Raising livestock provides important supplementary income for small-scale farmers, but it also generates waste — thousands of tons of waste — so Heifer partnered with Sistema.bio, global experts in biogas technology, to set up high quality, affordable biogas units to mitigate the environmental impact of livestock waste in the project districts.
The biogas units provide an alternative and efficient solution for utilizing organic waste for cooking energy.
The units work by filling an airtight container, called a biodigester, with dung and water. Inside the digesters, the waste is processed under absence of oxygen, which produces biogas containing a high concentration of methane, a clean source of energy that emits more heat but less carbon dioxide and polluting particles.
The biogas is then extracted from the digesters to fuel the stove, and the remaining product, called bioslurry, can be used by farmers as a highly potent manure to replace chemical fertilizers and save on production costs, resulting in total recycling of animal waste in an environmentally-friendly manner.
“Initially it was slightly hard understanding the machine and how it works,” Kumari shared. “But today, my biogas unit processes around 65 kilograms [143 pounds] of animal waste on a daily basis. This produces enough biogas to fulfill my domestic requirements. I use the gas stove 2-3 times every day, and there hasn’t been any shortage of cooking gas since the unit has started working.

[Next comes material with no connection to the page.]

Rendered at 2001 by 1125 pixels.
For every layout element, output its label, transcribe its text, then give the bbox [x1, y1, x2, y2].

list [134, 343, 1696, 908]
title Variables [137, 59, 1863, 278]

Since installation, I have not bought a cooking gas cylinder even once.”
Heifer selected 10 female farmers, including Kumari, to pilot the technology and undergo an intensive four-day training in operating the biogas units.
Over a period of 12 months, the women have processed several thousand pounds of animal dung, which would have emitted high amounts of harmful greenhouse gases if left untreated. Now, the women are able to fully utilize their livestock’s waste, which has resulted in significantly less waste generated at the farm level and more profit and savings. This contributes significantly to their annual household income, which is usually around $1,300.
“I used to spend around 700 Indian rupees [$9] a month on buying fuel,” shared Kumari. In her first six months using biogas, she saved more than 4,200 Indian Rupees, about $56, on cooking gas, and she continues to save around 1,000 Indian rupees, about $13, every month, which she plans on investing in her goat business.
“A large part of the income I was making from rearing goats used to go into covering the expenses [of the business]. Now, I am generating profits out of the same waste,” Kumari exclaimed. “But, what makes me most happy is that I am no longer using chemical-based fertilizers on my land. I am cultivating my crops with organic manure.”
“The response to biogas units has been overwhelming,” said Randhir Kumar, program manager for Heifer India. “Watching Sarita successfully run the biogas unit, other members from her group and neighborhood have expressed interest in knowing about the technology. They plan to pool their resources and install more units in their village. This would be a large stride toward our mission of caring for the Earth.”
“A large part of the income I was making from rearing goats used to go into covering the expenses of the business. Now, I am generating profits out of the same waste." — Sarita Kumari.
This small step of processing waste has brought a big change for these families in Bihar.
Since Kumari has started using the biogas-run stove, she no longer has to cook under the pall of smoke and dust. The walls of her kitchen are not covered with soot. Instead of spending her mornings making dung cakes, she spends time cultivating nutritious vegetables on her small piece of land. Now, Kumari’s face flushes bright as the burner lights up with the strike of a matchstick, and she safely prepares the next meal for her family.